Gates allow you to restrict execution of a block of code to a single thread. They can be allocated, locked, unlocked or deallocated. Or, they can be used with the ordered or critical section pragmas, which automate the locking and unlocking functions.

Barrriers block further execution until all executing threads reach the barrier.

You declare gates and barriers by using the following type definitions:

gate_t namelist
declares variables to use in a critical section, ordered section, or passed as arguments to the synchronization functions
barrier_t namelist
declares a list of synchronization variables for the barrier routines namelist is a comma-separated list of one or more gate or barrier names.

Gates and barriers should only appear in definition and declaration statements, and as formal and actual arguments.


Allocate Functions

These functions allocate memory for a gate or barrier. When memory is first allocated, gate variables are unlocked.

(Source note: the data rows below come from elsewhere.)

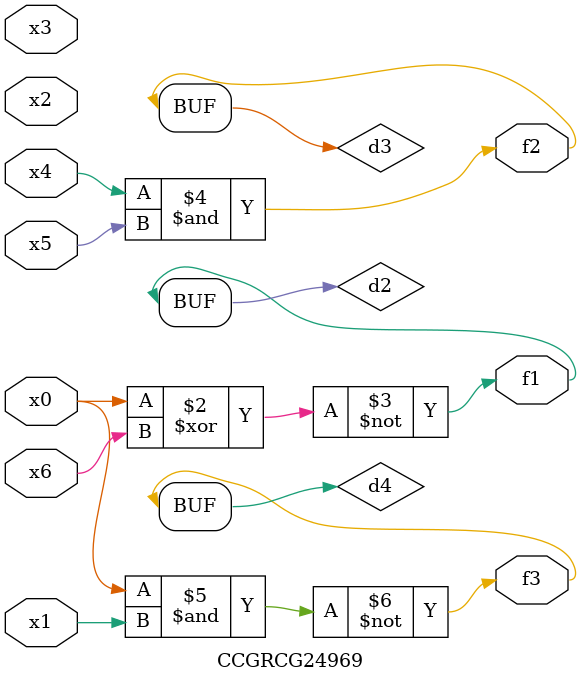
<source format=v>
module CCGRCG24969(
	input x0, x1, x2, x3, x4, x5, x6,
	output f1, f2, f3
);

	wire d1, d2, d3, d4;

	nor (d1, x0);
	xnor (d2, x0, x6);
	and (d3, x4, x5);
	nand (d4, x0, x1);
	assign f1 = d2;
	assign f2 = d3;
	assign f3 = d4;
endmodule

</source>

int alloc_gate(gate_t *gate_p);

int alloc_barrier(barrier_t *barrier_p);

gate_p and barrier_p are pointers of the indicated type, which have been previously declared as described above.


Deallocate Functions

These functions free the memory assigned to the specified gate or barrier variable. These functions have the following declarations:

int free_gate(gate_t *gate_p);

int free_barrier(barrier_t, *barrier_p);

where gate_p and barrier_p are pointers of the indicated type. Always free gates and barriers when you are done using them.

 


Locking Functions

These functions acquire a gate for exclusive access. If the gate cannot be immediately acquired, the calling thread waits for it. The conditional locking functions, which are prefixed with COND_ or cond_, acquire a gate if doing so does not require a wait. If the gate is acquired, the functions return 0; if not, they return -1.

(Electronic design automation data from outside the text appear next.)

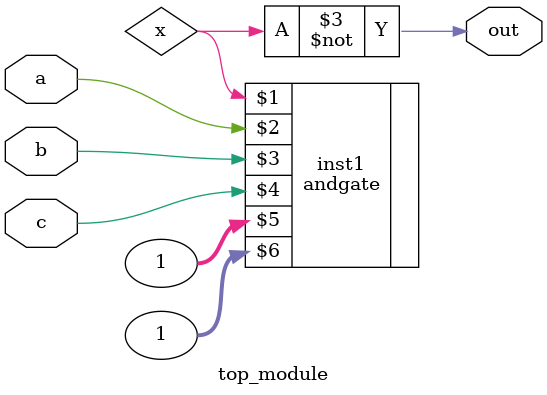
<source format=v>
module top_module (input a, input b, input c, output out);//
        wire x;
    andgate inst1 ( x,a, b, c, 1,1 );
    assign out = ~x;

endmodule

</source>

The functions have the following declarations:

int lock_gate(gate_t *gate_p);

int cond_lock_gate(gate_t *gate_p);

where gate_p is a pointer of the indicated type.


Unlocking Function

This function releases a gate from exclusive access. Gates are typically released by the thread that locks them, unless a gate was locked by thread 0 in serial code. In that case it might be unlocked by single different thread in a parallel construct.

The function has the following declaration:

int unlock_gate(gate_t *gate_p);

where gate_p is a pointer of the indicated type.


Wait Function

This function uses a barrier to cause the calling thread to wait until the specified number of threads call the function, at which point all threads are released from the function simultaneously. The functions have the following declarations:

int wait_barrier(barrier_t *barrier_p, const int *nthr);

where barrier_p is a pointer of the indicated type and nthr is a pointer referencing the number of threads calling the routine.

You can use a barrier variable in multiple calls to the wait() function, as long as you ensure that two barriers are not active at the same time. Also, check that nthr reflects the correct number of threads.